Limb landmark coordinates
--
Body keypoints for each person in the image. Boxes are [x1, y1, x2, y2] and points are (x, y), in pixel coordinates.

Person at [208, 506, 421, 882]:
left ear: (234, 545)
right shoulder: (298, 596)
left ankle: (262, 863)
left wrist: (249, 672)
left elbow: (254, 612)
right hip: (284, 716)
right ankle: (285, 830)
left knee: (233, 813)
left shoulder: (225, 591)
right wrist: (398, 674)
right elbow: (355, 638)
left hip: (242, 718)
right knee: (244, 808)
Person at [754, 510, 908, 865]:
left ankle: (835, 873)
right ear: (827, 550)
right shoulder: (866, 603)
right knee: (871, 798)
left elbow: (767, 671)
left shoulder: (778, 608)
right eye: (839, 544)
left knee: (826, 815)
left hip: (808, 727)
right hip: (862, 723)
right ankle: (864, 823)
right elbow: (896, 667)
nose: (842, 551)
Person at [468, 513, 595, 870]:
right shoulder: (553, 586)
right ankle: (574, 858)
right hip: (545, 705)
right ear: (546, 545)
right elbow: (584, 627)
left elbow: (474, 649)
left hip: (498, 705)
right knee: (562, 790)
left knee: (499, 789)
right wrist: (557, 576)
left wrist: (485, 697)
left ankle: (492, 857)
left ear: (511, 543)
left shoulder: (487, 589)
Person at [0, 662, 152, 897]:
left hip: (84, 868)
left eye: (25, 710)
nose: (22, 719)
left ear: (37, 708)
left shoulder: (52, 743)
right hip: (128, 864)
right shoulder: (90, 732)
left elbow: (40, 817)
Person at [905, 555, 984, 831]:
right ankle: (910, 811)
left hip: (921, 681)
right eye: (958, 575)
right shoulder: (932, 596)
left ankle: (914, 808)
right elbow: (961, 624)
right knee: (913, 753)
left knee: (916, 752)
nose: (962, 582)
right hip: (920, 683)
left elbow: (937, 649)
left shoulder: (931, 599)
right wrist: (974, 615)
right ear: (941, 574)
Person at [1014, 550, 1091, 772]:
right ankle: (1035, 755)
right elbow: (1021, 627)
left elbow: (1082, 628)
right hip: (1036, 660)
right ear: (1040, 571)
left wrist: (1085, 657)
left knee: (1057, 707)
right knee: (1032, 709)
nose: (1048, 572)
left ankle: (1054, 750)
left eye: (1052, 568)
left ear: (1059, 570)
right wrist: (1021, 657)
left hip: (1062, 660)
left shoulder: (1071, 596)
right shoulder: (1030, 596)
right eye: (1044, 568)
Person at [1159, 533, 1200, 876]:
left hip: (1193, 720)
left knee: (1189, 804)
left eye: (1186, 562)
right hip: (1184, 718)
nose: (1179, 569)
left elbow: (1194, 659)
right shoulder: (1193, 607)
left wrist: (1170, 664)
--
> Exercise goal
From the entries above, extract only the lines running from the one containing "left wrist: (1085, 657)" through the one containing "left knee: (1189, 804)", inclusive.

> Written response
left wrist: (1085, 657)
left knee: (1057, 707)
right knee: (1032, 709)
nose: (1048, 572)
left ankle: (1054, 750)
left eye: (1052, 568)
left ear: (1059, 570)
right wrist: (1021, 657)
left hip: (1062, 660)
left shoulder: (1071, 596)
right shoulder: (1030, 596)
right eye: (1044, 568)
Person at [1159, 533, 1200, 876]:
left hip: (1193, 720)
left knee: (1189, 804)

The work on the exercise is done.